> [Input]:

BEGIN

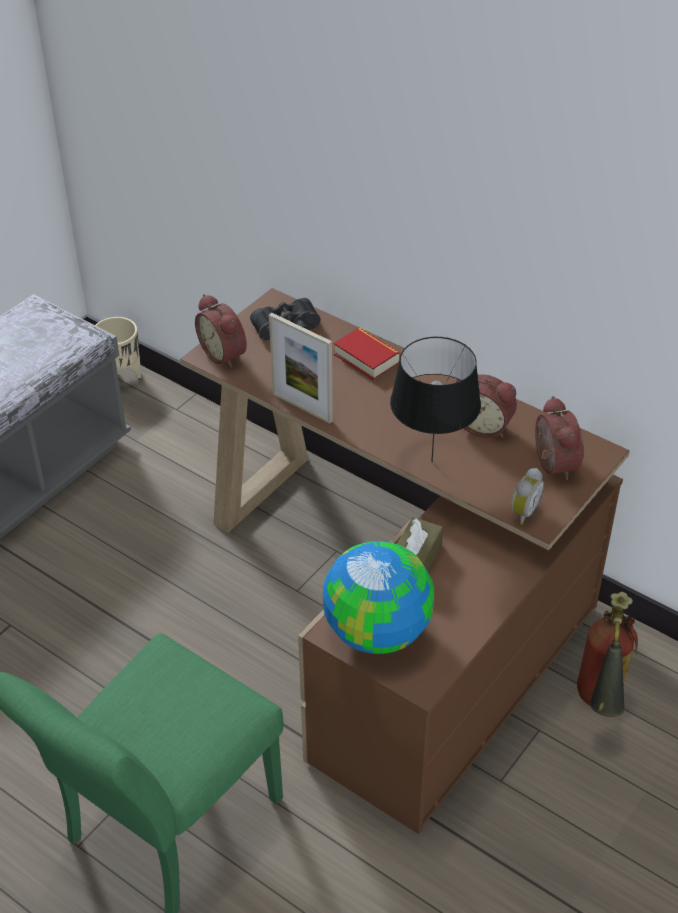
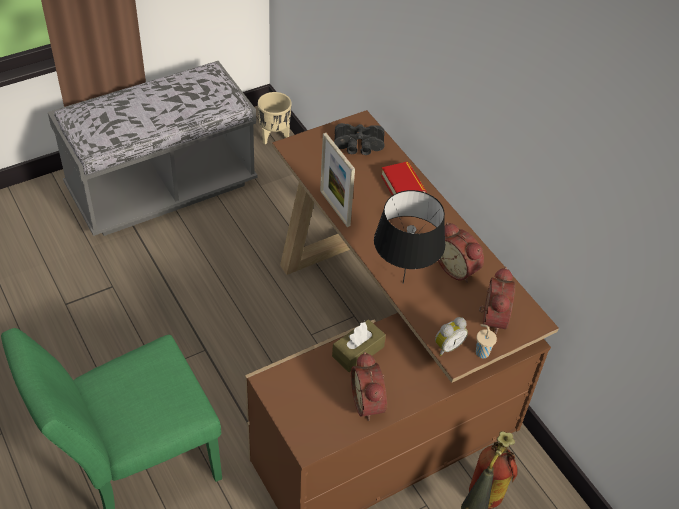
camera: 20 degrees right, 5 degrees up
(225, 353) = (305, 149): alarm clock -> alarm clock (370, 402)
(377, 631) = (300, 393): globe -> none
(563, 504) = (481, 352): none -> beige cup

END
BEGIN

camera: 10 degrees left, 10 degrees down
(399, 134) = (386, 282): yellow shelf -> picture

END
BEGIN

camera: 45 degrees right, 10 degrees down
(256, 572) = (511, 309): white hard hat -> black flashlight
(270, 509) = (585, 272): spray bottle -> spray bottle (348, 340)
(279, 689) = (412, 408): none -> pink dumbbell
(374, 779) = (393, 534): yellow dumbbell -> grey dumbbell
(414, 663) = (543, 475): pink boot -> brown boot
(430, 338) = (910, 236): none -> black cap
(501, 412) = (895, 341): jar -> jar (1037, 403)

END

> [Problem requirements]: Using the entries above, give back exactly the line containing "(377, 631) = (300, 393): globe -> none", the line containing "(563, 504) = (481, 352): none -> beige cup", and every line between them, and nothing else.

> [Written reply]:
(377, 631) = (300, 393): globe -> none
(563, 504) = (481, 352): none -> beige cup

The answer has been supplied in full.